#### What is expected
Go through the records below and copy out every line holding "Apple".

#### Excerpted data

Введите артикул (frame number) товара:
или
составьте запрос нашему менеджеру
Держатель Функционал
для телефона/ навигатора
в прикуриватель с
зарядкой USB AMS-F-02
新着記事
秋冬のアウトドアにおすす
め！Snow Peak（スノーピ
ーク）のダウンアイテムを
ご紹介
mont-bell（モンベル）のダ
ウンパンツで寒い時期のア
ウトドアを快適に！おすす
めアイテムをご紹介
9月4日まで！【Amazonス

---

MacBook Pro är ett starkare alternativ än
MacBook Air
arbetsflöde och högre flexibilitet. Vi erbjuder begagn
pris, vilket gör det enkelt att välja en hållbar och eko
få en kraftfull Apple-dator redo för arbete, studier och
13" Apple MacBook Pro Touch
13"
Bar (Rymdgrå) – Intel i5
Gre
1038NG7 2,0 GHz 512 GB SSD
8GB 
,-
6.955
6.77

#### Completed task
få en kraftfull Apple-dator redo för arbete, studier och
13" Apple MacBook Pro Touch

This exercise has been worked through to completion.